## What to work on
• A. According to the Weinberg S-matrix question, on which page of the first volume of Weinberg's QFT is the extended interaction operator introduced?
• B. Condense the paragraph of the Weinberg S-matrix question that begins "Then he says that S-matrix arbitrary element" into a short bulleted list that keeps its main facts.
• C. Write the next part of the Weinberg S-matrix question, picking up after its final sentence.

## Page excerpt
--------------------------------------------------
Variations of S-matrix functional and Feynman diagrams in Weinberg QFT

Question

Weinberg on p. 287 of his QFT vol. 1 introduces the extended interaction operator:

\(\tag 1 \hat{V}(t) \to \hat{V}(t) + \sum_{a}\int d^{3}\mathbf x \hat{o}_{a}(\mathbf x ,t)\varepsilon_{a}(x).\)
Here

\(\hat{S} = \hat{T}e^{i\int \hat{V}(t)dt}, \quad \hat{o}_{a}(\mathbf x, t) = e^{i\hat{H}_{0}t}\hat{o}_{a}(\mathbf x , 0)e^{-i\hat{H}_{0}t}.\)

Then he says that S-matrix arbitrary element $S_{\beta \alpha} = \langle \beta | \hat{S}| \alpha \rangle$ after extension $(1)$ becomes the $\varepsilon $-functional, and after that he introduces generalized Feynman rules by adding new vertexes corresponding to $\hat{o}_{a}$ with $n_{a}$ lines (the number $n_{a}$ coincides with the number of fields in $\hat{o}_{a}$) and c-factor $\varepsilon_{a}$.
--------------------------------------------------
## Given data
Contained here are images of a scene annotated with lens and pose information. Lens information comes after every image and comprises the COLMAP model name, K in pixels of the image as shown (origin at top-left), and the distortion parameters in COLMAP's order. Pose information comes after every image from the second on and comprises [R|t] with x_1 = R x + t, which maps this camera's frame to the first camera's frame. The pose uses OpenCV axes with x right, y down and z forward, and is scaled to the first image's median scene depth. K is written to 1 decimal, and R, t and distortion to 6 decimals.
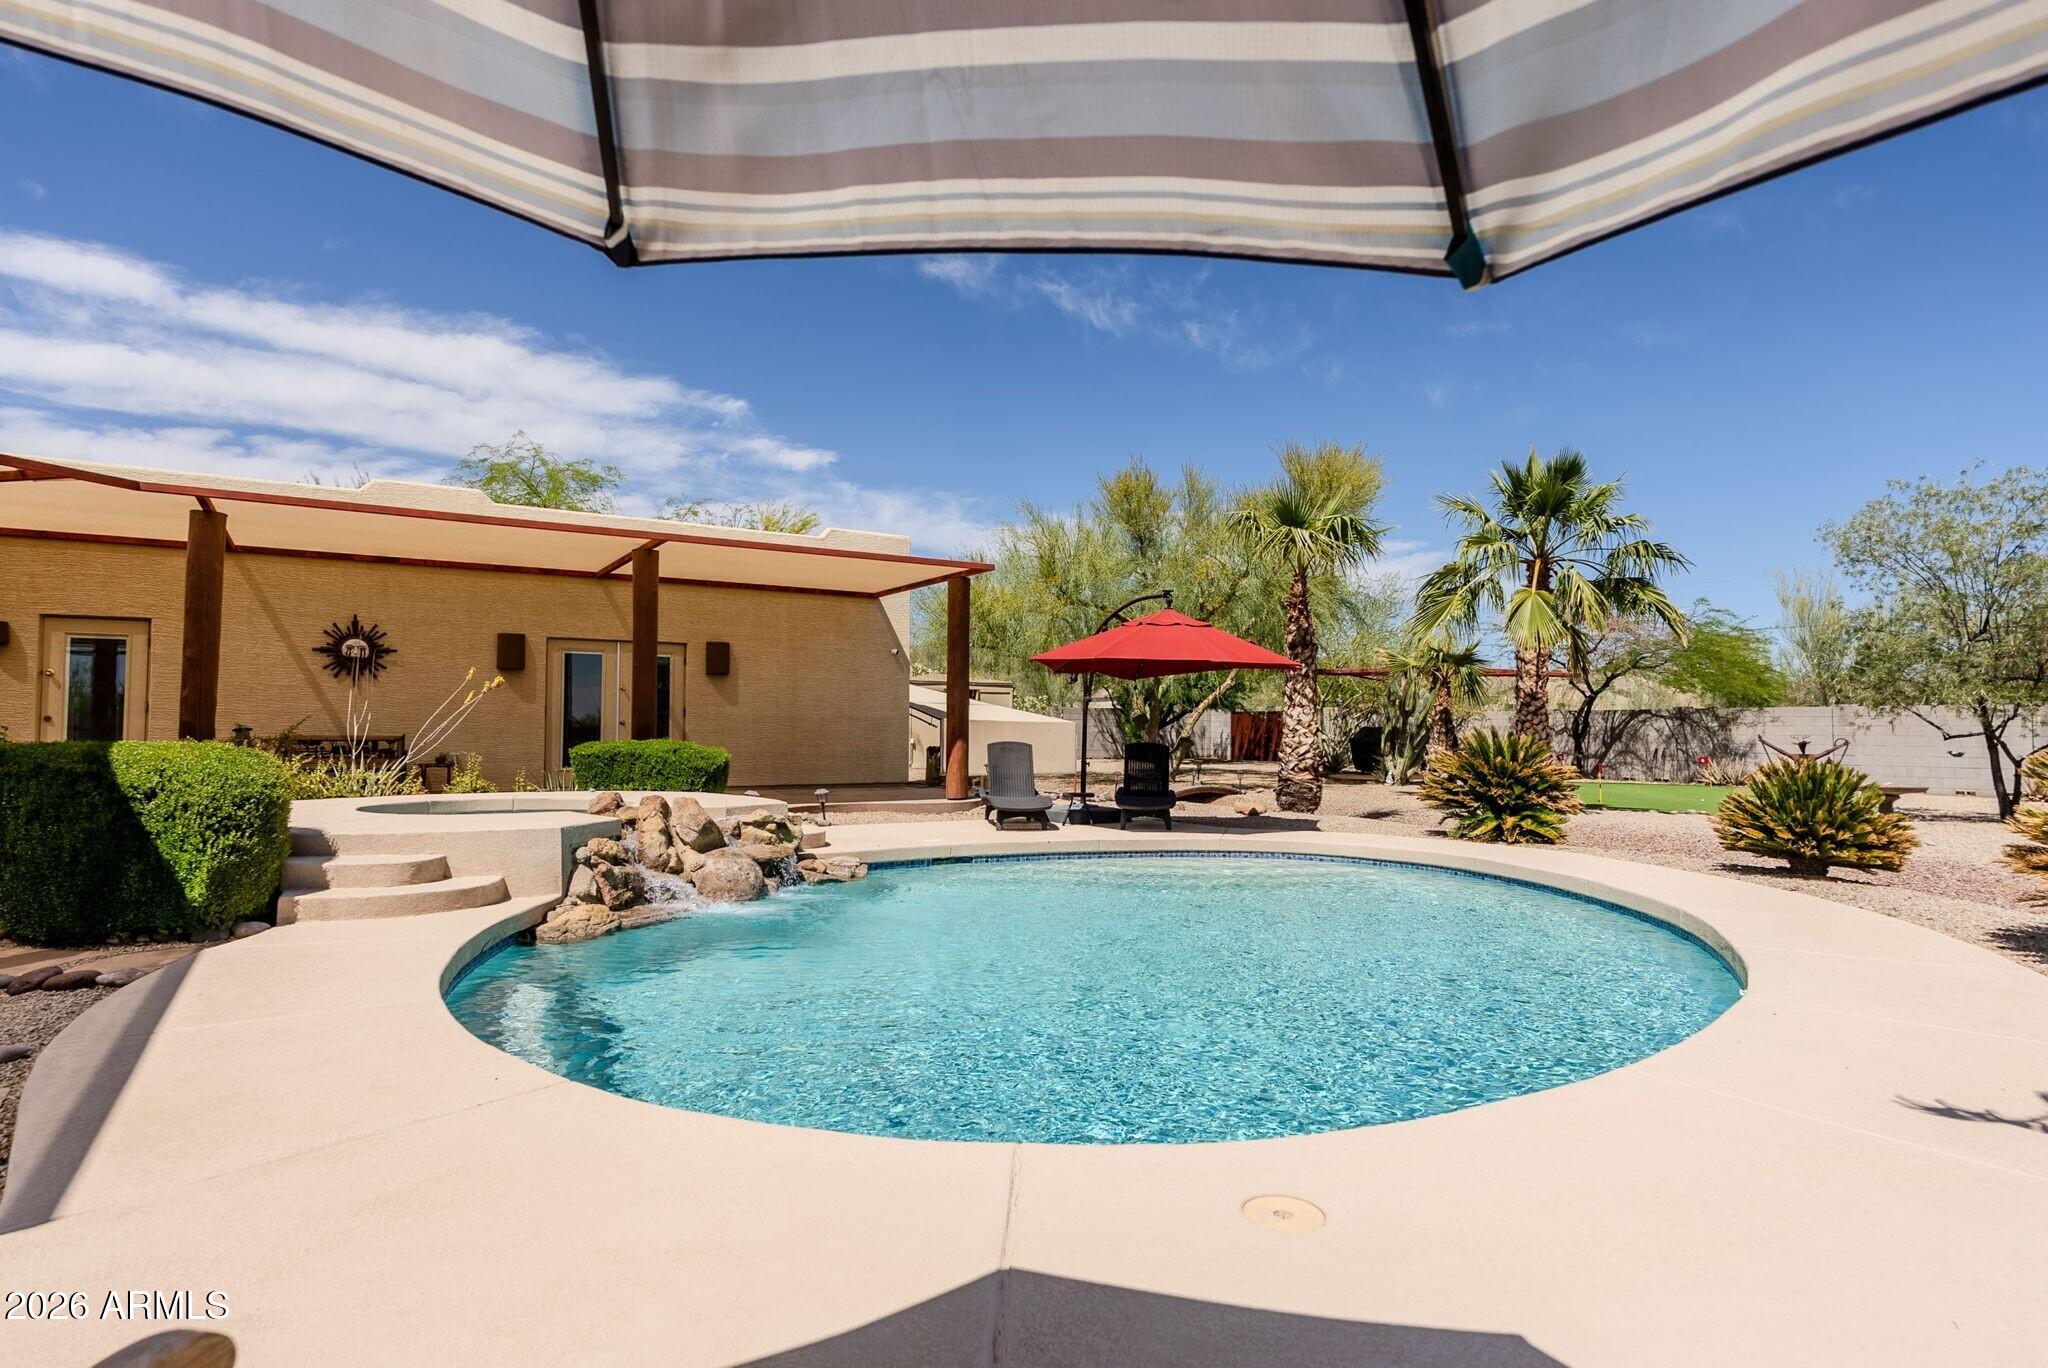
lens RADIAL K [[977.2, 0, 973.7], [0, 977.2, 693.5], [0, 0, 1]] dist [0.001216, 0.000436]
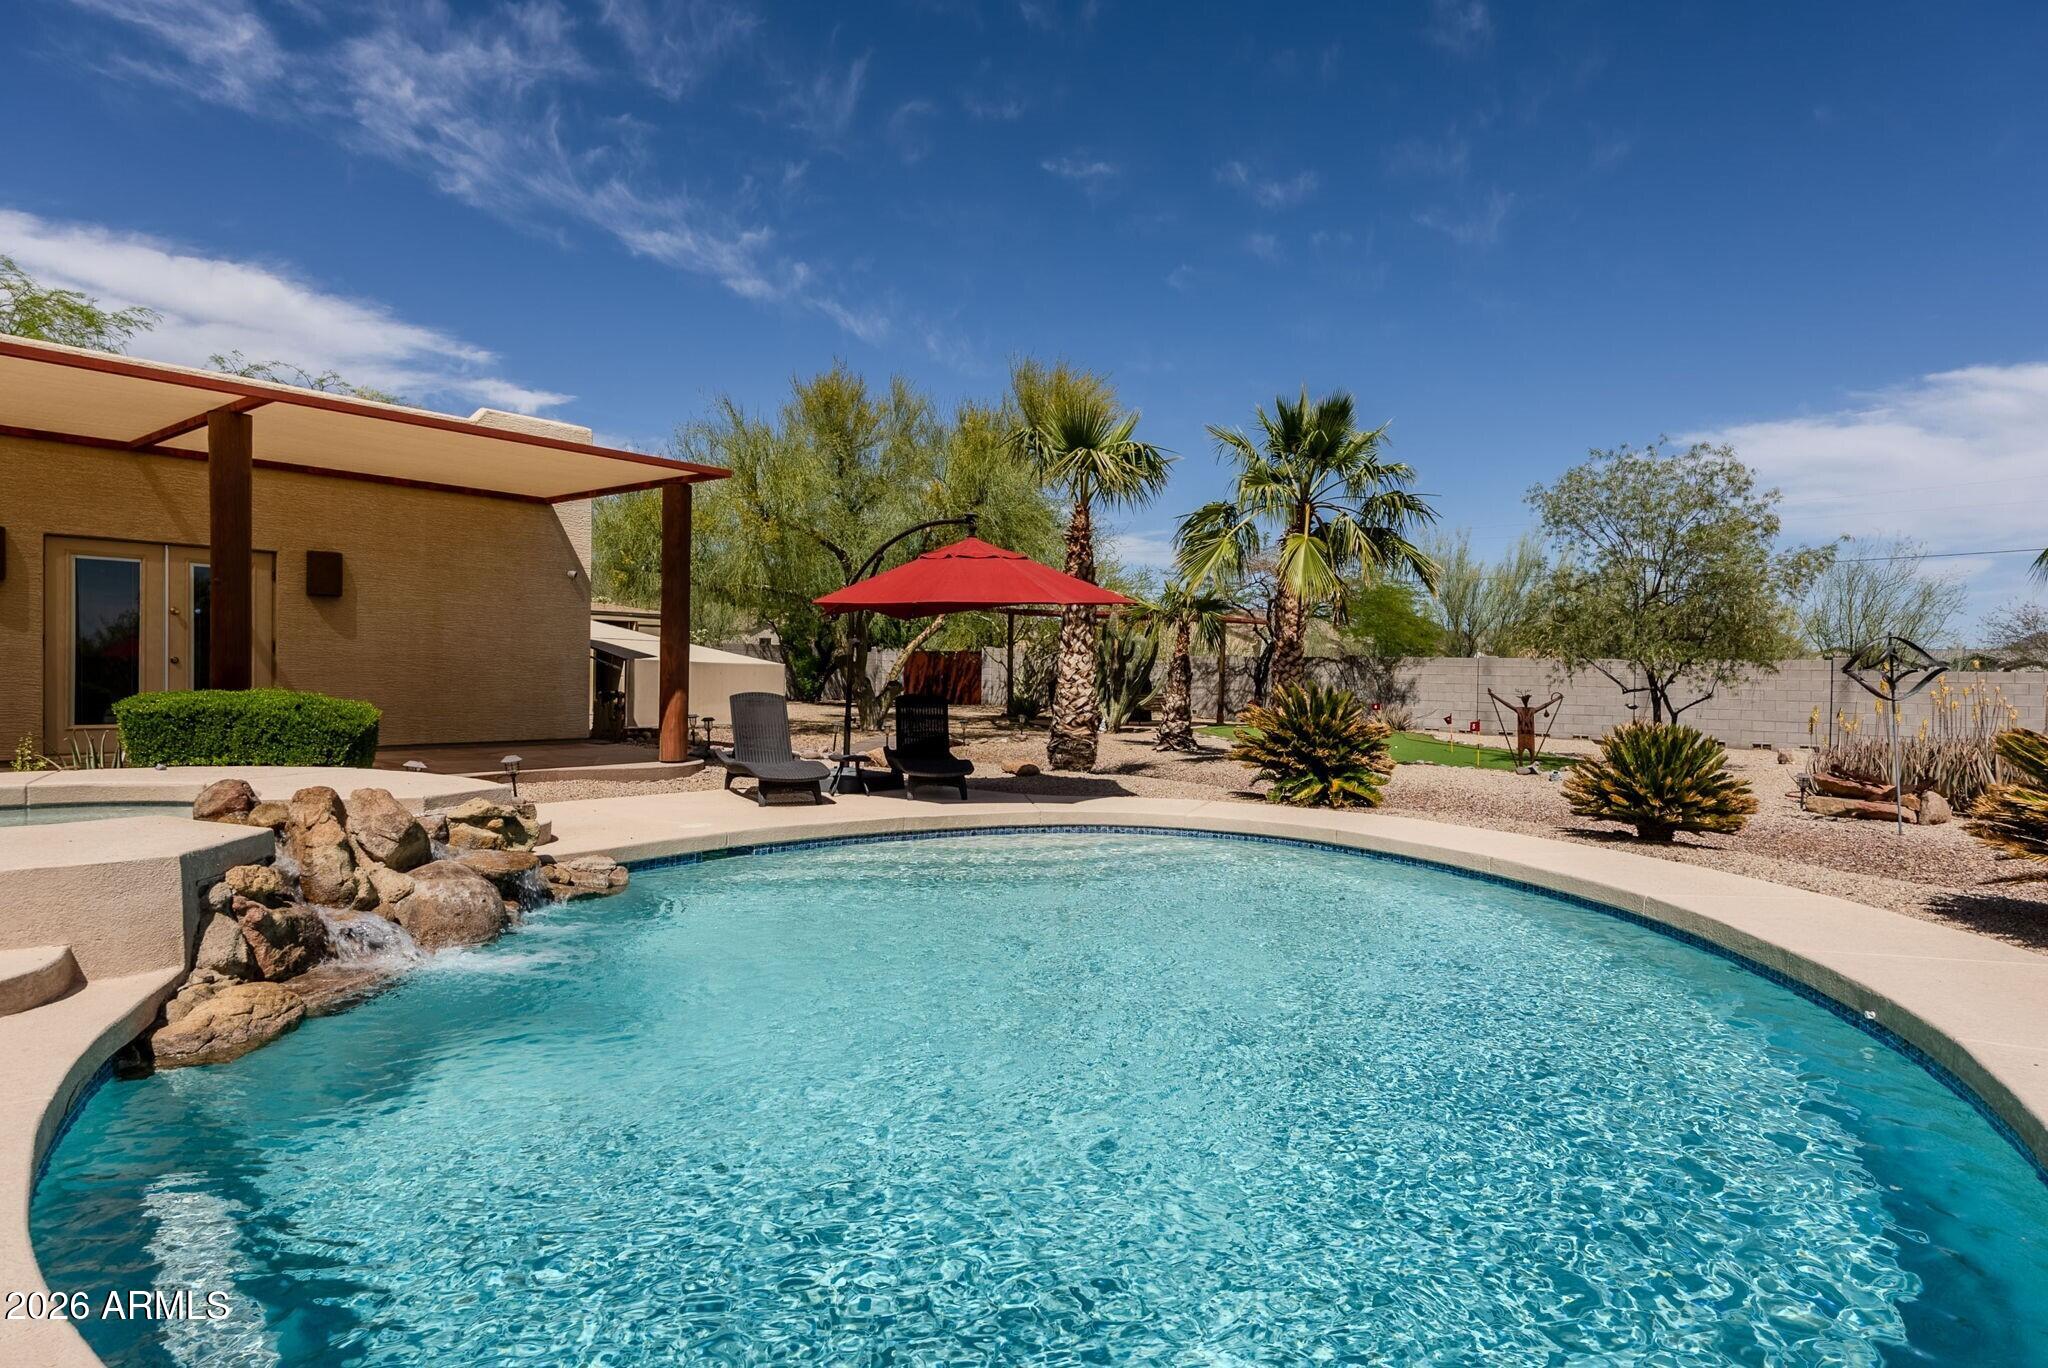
--------------------------------------------------
## Responses
• A. Page 287.

• B.
- After extension $(1)$, any S-matrix element $S_{\beta \alpha} = \langle \beta | \hat{S}| \alpha \rangle$ becomes a functional of $\varepsilon$.
- Weinberg then introduces generalized Feynman rules that add new vertices corresponding to each $\hat{o}_{a}$.
- Each new vertex has $n_{a}$ lines, where $n_{a}$ equals the number of fields in $\hat{o}_{a}$.
- Each new vertex carries the c-factor $\varepsilon_{a}$.

• C.
After that he introduces variational derivative

\( \tag 2 \left( \frac{\delta^{r}S_{\beta \alpha}}{\delta \varepsilon_{a_{1}}(x_{1})...\delta \varepsilon_{a_{r}}(x_{r})}\right)_{\varepsilon = 0} = (i)^{r}\langle \beta | \hat{T}\left(e^{i\int \hat{V}(t)dt} \hat{o}_{a_{1}}(x_{1})...\hat{o}_{a_{r}}(x_{r})\right)|\alpha\rangle\)

and notices that all $n_{a_{1}}, ..., n_{a_{r}}$ lines correspond to $\hat{o}_{a_{1}},...,\hat{o}_{a_{r}}$ respectively are internal, i.e. in case when $n_{a_{1}} = ... = n_{a_{r}} = 1$ they are compared to the propagators.

Finally, he says, that if we want to get Feynman diagram with $r$ external lines with types $a_{1},...,a_{r}$ in momentum representation we need to do following with $(2)$:

1) to throw out of propagators $D_{a_{1}a_{r}}(x_{1} - x_{r})$,

2) to apply the Fourier transformation,

3) to add corresponding coefficient functions $u_{a_{1}},...$.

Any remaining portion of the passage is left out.